The book is divided into four sections, which the author states are almost like four separate booklets in his mind. The first section, ‘A World Athirst’, looks at where we are, how we are perceived, and what the needs of the majority of people are. The second section, ‘Grace Dispensers’, takes as its premise that people who don’t follow Jesus are unlikely to listen to preachers or evangelists. However, they very often take notice of ordinary Christians, whom the author divides into three broad categories: pilgrims, travelling alongside others; activists, who work to make changes in the world; and artists, in the broadest sense (including writers), who offer metaphors and anecdotes that help people open up to spiritual issues.
The third section of the book is called, ‘Is it really good news?’, looking at why faith matters, and why we are here - looking at typical questions which post-modern people are starting to ask, and the ways we can address these issues with grace. And the final, shortest section, is called ‘Faith and Culture’. This looks partly at faith as related to politics - and is inevitably somewhat US-centric. However the author proposes that instead of trying to get ‘Christian’ laws passed, it is better for us to be subversive, a ‘voice in the wilderness’, perhaps, pointing people in the right direction when appropriate.
It’s a positive book, I thought, on the whole, and contains a lot to think about.
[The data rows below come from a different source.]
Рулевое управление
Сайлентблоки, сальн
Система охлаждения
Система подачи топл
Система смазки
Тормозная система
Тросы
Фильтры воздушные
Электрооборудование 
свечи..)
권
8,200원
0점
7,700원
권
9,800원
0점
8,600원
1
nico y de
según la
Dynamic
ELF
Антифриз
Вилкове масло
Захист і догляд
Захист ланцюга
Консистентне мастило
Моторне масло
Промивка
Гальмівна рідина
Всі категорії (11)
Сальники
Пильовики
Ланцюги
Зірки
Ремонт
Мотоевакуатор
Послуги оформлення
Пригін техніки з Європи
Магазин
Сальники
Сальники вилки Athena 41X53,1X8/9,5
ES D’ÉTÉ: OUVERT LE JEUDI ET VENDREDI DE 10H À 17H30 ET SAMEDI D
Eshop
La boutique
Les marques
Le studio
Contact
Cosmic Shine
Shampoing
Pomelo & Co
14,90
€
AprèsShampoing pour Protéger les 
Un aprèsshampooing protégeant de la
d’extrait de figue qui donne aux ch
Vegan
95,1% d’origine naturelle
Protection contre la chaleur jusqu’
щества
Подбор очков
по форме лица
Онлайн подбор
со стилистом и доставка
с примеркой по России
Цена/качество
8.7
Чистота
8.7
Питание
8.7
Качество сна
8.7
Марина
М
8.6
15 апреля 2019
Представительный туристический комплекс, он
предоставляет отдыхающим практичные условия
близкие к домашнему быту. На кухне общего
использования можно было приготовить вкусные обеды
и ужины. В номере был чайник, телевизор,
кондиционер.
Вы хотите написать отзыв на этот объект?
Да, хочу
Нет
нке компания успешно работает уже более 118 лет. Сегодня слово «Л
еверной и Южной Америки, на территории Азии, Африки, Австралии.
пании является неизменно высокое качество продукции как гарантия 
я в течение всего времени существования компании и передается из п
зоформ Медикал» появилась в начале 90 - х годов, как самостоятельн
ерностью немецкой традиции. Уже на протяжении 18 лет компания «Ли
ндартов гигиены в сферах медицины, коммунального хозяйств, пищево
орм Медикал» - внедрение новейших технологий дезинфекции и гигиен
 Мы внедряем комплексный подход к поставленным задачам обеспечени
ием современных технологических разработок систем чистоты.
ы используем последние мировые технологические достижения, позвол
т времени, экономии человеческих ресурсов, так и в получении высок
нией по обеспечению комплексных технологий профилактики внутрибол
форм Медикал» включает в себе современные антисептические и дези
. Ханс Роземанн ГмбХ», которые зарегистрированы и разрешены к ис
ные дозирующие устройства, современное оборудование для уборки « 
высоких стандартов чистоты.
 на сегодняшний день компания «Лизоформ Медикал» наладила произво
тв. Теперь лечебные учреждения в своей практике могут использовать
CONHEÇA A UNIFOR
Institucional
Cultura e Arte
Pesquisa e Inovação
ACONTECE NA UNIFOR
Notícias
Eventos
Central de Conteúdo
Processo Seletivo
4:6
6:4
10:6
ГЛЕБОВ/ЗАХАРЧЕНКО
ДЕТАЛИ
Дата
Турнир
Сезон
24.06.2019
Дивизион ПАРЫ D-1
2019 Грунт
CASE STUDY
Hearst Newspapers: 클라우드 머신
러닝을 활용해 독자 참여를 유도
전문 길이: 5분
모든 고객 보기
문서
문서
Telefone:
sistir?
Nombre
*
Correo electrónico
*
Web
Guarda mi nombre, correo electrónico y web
Yancey expresses eloquently many things I had pondered, or which had vaguely occurred to me. However, we in European countries are far less inclined than those in the US to see issues in absolute terms, and thus are less likely to find the world quite so antagonistic. Instead, we’re more likely to be apathetic; accepting other viewpoints, certainly, but not taking any action at all.
I hope this book will act as a wake-up call to some who call themselves evangelical but are more critical than grace-filled. But also to some of us who, even if we avoid criticising, also avoid anything much that is positive.
Recommended. But note that it’s a book written for Christian believers, or at least those on the fringes of the church, and probably not relevant to those without faith.